Where in the records does the word "distance" appear? Copy each line that holds it.

Dataset entries
►

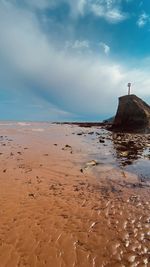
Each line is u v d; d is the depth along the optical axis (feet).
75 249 17.30
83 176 34.42
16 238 18.42
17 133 90.58
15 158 44.91
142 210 23.35
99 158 46.01
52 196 26.71
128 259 16.22
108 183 31.58
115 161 43.65
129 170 37.83
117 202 25.34
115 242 18.07
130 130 101.04
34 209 23.31
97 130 109.19
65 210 23.29
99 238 18.60
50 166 39.47
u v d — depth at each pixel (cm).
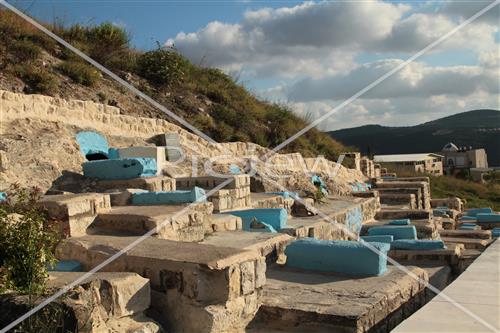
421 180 2522
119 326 432
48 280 463
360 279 639
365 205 1491
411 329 410
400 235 1109
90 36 2041
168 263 488
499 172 5362
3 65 1488
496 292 525
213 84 2366
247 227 915
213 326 456
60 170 1024
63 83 1605
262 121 2370
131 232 660
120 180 1001
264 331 504
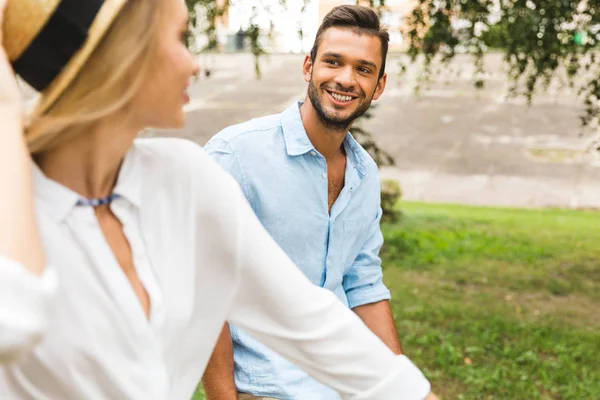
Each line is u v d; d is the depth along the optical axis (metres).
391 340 2.24
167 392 0.94
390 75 24.83
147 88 0.91
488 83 24.80
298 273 1.11
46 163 0.92
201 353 1.08
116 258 0.95
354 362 1.13
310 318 1.11
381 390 1.13
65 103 0.86
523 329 6.64
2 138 0.78
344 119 2.13
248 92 25.66
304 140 2.13
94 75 0.85
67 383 0.89
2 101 0.80
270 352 2.05
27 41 0.82
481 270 9.17
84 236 0.90
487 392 5.19
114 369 0.90
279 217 2.13
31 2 0.81
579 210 14.95
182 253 0.99
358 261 2.31
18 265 0.69
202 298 1.07
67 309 0.88
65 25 0.82
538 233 11.84
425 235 11.23
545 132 20.56
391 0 25.61
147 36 0.85
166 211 1.00
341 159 2.24
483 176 17.56
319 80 2.13
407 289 8.20
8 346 0.67
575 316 7.31
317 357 1.12
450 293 8.05
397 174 17.78
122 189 0.95
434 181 17.25
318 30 2.23
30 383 0.89
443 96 23.86
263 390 2.03
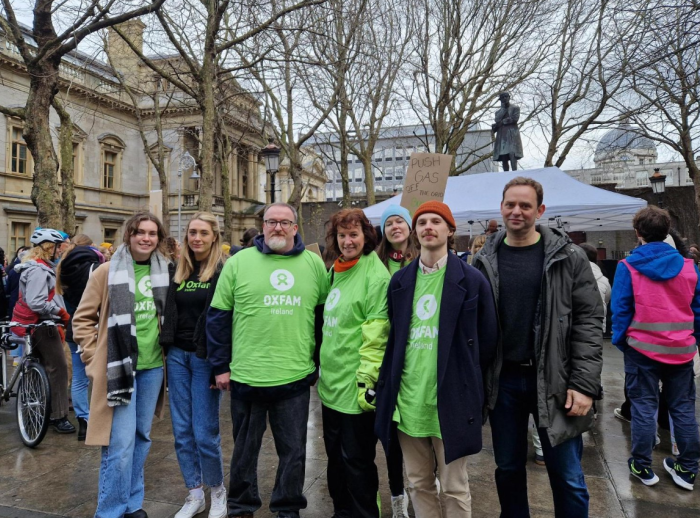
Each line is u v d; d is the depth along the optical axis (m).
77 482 3.50
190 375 3.03
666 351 3.30
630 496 3.25
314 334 2.89
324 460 3.91
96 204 26.77
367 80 14.14
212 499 2.97
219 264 3.03
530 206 2.33
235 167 32.09
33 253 4.45
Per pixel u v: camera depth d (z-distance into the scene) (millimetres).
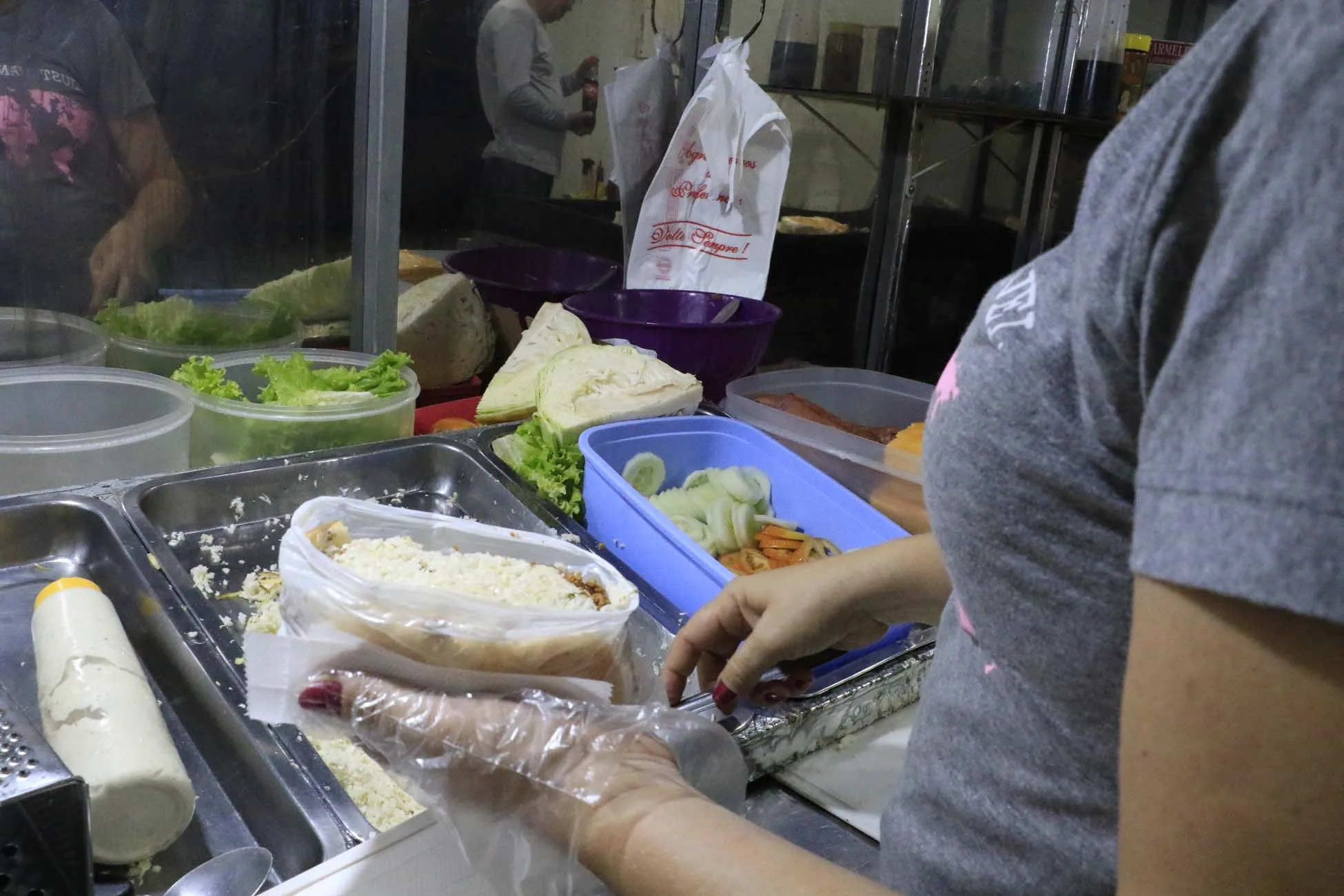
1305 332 227
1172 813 251
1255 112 254
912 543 627
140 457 941
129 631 774
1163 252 272
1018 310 361
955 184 2172
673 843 389
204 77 1130
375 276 1274
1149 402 268
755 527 1001
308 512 622
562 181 1457
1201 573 237
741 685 645
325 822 561
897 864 471
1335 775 227
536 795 433
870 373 1425
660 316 1379
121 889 542
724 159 1337
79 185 1100
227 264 1218
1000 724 409
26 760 444
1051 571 353
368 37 1173
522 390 1157
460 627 489
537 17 1330
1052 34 2039
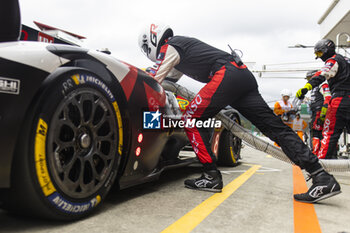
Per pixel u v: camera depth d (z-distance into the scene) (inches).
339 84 106.9
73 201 49.6
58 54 49.9
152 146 72.4
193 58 79.8
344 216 62.5
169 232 48.4
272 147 89.7
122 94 62.5
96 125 53.7
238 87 76.9
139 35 88.6
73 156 49.4
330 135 109.6
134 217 55.5
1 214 53.1
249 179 105.1
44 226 48.1
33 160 42.9
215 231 49.9
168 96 88.1
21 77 43.3
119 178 64.0
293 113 216.7
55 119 46.1
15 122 42.4
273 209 65.9
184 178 101.4
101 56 59.7
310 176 76.0
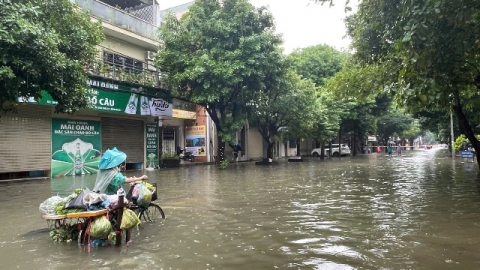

◄

EXERCISE RESULT
Per pixel u v: camera depth d (z-distance into the scene) (millimetres).
Per pixel u v: camera depth d (z-distance into the scene) (inches).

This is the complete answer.